A deficiency balance on foreclosure—also known as a mortgage deficiency or deficiency balance—occurs when a home or property is foreclosed on and the sale proceeds are not sufficient to pay off the mortgage. The remaining balance owed on the mortgage is a deficiency balance or mortgage deficiency.
And if a mortgage lender (bank or mortgagee) files a lawsuit against a mortgagor (debtor) who defaulted on a mortgage, the lender may obtain a court judgment known as a deficiency judgment. With this judgment the lender can try to garnish the debtor’s wages or go after the debtor’s other assets for payment or satisfaction of the deficiency judgment.
A deficiency judgment may be discharged in Chapter 7 or Chapter 13 bankruptcy.
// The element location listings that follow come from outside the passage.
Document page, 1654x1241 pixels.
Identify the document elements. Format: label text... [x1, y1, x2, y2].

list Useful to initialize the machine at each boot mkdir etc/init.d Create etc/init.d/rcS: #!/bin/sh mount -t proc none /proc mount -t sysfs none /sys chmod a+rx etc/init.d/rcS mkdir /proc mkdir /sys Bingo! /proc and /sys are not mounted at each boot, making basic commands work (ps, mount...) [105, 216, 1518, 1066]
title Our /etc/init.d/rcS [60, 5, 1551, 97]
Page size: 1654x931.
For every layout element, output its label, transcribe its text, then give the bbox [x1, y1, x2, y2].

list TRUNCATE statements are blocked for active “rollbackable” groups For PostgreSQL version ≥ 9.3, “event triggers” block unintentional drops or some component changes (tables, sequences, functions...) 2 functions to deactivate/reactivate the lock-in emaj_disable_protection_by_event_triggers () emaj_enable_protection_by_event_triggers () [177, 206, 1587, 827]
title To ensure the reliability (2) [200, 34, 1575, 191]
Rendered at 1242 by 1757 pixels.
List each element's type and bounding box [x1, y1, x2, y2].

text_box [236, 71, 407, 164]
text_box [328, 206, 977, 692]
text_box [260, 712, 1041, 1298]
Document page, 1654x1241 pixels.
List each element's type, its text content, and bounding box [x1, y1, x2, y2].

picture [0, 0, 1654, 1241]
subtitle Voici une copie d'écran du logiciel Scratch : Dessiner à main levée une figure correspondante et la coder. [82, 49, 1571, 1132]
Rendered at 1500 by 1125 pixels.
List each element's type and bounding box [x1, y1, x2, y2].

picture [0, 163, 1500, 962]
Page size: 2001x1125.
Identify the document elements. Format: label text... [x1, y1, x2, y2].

Laws vary from state to state and a state’s laws and the terms of the mortgage may determine whether the mortgage lender will pursue a mortgagor who defaulted on a mortgage for any deficiency balance.
In Nevada, if a property is foreclosed upon and the sale does not cover the outstanding mortgage balance, the lender may pursue a deficiency judgment against the borrower for the remaining amount. Nevada Revised Statutes (NRS) 40.455 to 40.459 outline the process and limitations for obtaining a deficiency judgment after a foreclosure sale. Notably, for residential properties under a certain size and used as the homeowner's primary residence, the lender must apply for the deficiency judgment within six months of the foreclosure sale. Additionally, the amount of the deficiency judgment may be limited to the difference between the mortgage balance and the fair market value of the property at the time of sale, rather than the actual sale price. However, lenders may not seek a deficiency judgment for certain types of residential loans, such as those that are 'nonrecourse' by law. If a borrower files for Chapter 7 or Chapter 13 bankruptcy, the deficiency judgment may be discharged, releasing the borrower from the obligation to pay the deficiency balance.